When the snacks are gone, and everyone is hungry and has to use the bathroom, you agree to go home.
Then you go back home, cheeks red, eyes watering, toes frozen, mittens soaked through.
Your kids happy from playing with their siblings, happy to be out of school, happy to fly downhill under a brilliant blue sky.
They’re happy you’re their mom (even if they don’t consciously realize it). You realize it. That’s enough.
Then the snow gear comes off, puddling on floor and rug, a big heap of wet, heavy clothing and a trail of water.
The kids eat like you’ve never fed them before and settle into games until hyperactivity overtakes them, and you shoo them back outside. But not before all the pulling on of socks, ski pants, coats, boots, hats, and gloves.
Adjusting, zipping, tying, pulling, debating, correcting, and pushing them out the door.
They complain about feeling itchy and shed their hats and coats the moment you close the door behind them. You give them carrots and tell them to make snowmen. They do. They make snow angels and forts and roll in the snow until the green grass smiles in strips like railroad tracks across the yard.
Then a snowball fight ensues. Then tears. Then someone stomps inside. Everyone else follows.
Snow gear comes off, puddling on floor and rug, a big heap of wet, heavy clothing and a trail of brown water.
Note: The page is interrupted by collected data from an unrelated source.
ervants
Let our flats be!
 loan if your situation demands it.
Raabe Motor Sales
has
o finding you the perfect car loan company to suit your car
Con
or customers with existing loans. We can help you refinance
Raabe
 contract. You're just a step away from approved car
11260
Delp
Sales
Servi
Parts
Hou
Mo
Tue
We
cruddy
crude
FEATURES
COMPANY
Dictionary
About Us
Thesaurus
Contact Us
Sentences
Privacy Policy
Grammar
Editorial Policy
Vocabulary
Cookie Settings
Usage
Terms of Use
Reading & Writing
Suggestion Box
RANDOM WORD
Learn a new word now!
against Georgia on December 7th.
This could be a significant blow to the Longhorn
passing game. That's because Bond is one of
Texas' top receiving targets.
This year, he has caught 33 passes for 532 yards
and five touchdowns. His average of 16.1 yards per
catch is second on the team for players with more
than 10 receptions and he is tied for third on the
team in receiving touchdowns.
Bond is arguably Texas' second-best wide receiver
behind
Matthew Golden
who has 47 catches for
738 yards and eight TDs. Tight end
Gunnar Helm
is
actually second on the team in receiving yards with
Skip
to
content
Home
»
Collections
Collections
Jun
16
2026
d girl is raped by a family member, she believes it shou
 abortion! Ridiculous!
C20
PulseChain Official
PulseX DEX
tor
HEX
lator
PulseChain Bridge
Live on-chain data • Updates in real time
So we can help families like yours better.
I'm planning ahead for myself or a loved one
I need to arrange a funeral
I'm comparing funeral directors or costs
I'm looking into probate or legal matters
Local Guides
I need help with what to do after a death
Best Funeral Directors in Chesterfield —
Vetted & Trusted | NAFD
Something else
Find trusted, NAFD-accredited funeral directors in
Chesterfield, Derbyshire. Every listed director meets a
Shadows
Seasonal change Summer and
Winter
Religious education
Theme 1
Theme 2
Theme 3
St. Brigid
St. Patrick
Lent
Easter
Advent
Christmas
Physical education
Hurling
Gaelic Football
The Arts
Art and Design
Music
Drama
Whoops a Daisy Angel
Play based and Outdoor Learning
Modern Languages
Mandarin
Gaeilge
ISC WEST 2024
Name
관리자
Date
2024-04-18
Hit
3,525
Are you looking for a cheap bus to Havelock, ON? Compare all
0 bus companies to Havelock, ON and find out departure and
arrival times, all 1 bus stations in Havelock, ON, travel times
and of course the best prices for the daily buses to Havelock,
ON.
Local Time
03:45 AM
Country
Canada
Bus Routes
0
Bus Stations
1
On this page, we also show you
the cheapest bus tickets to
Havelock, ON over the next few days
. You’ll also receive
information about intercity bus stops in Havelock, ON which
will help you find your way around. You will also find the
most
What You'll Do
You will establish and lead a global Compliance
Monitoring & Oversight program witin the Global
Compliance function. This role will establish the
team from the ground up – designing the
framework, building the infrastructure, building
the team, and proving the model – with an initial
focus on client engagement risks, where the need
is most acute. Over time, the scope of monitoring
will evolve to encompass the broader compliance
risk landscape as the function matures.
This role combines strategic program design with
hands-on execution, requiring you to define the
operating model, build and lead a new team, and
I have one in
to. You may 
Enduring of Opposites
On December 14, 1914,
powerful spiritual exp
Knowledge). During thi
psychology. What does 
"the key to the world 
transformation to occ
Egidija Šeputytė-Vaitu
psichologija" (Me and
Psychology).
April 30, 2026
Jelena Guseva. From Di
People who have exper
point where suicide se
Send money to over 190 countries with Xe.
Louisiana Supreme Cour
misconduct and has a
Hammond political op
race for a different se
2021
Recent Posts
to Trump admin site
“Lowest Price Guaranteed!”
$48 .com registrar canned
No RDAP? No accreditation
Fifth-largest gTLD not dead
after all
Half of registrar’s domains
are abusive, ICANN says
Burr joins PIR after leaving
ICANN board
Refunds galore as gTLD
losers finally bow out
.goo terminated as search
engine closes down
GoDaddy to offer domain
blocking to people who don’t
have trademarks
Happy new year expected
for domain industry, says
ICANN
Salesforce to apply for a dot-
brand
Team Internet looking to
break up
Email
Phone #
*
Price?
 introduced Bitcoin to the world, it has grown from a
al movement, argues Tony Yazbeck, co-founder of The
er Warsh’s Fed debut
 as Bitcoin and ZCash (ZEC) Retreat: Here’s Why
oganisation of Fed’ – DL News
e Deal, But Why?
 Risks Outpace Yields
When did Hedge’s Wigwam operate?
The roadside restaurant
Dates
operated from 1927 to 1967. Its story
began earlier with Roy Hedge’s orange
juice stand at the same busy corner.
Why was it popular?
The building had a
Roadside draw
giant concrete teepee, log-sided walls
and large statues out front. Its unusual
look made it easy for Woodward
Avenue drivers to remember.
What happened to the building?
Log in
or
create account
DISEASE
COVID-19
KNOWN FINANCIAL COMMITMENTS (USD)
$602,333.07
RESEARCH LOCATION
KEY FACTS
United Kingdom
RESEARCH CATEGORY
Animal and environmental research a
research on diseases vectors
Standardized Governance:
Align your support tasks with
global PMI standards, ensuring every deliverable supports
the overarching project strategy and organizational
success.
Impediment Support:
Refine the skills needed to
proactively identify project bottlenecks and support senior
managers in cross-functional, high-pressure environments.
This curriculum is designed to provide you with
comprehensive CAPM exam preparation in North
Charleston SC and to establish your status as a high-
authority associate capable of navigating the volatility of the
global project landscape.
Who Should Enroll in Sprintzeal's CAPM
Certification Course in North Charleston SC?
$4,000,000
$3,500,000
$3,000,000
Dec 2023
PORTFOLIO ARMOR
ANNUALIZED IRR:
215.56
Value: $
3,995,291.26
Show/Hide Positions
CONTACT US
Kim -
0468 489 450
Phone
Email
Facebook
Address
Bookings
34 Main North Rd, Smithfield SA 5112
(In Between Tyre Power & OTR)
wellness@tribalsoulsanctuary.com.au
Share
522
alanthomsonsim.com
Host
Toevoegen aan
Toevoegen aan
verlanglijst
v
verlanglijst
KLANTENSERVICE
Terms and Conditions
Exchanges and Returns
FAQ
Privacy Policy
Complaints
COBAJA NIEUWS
Red cheeks, runny noses, staticky hair.
Tired bodies nestle together quietly on the couch, subdued, eating fresh cookies and drinking hot chocolate while you load the washer with wet clothes and empty the dryer of dry bibs and coats and hats and gloves and pants and socks and shirts. You mop up the floors and line up the boots on a big towel in the front hall.
You make dinner. You are also cold and tired and itchy. But you have nobody to complain to, even if you wanted to. And those children you love are drifting into a snow day coma on the couch.
You run baths and clean up dinner and read stories and change the laundry a hundred times and fold it on the dining room table and tuck children into bed. You sink exhausted onto the couch, posting the day’s memories on Instagram and scrolling through everyone else’s snow day pictures. You notice all the happy hashtags.
You wouldn’t trade today for any other day of the year. For the love of a snow day, it was worth all the work.
But you hope there’s school tomorrow.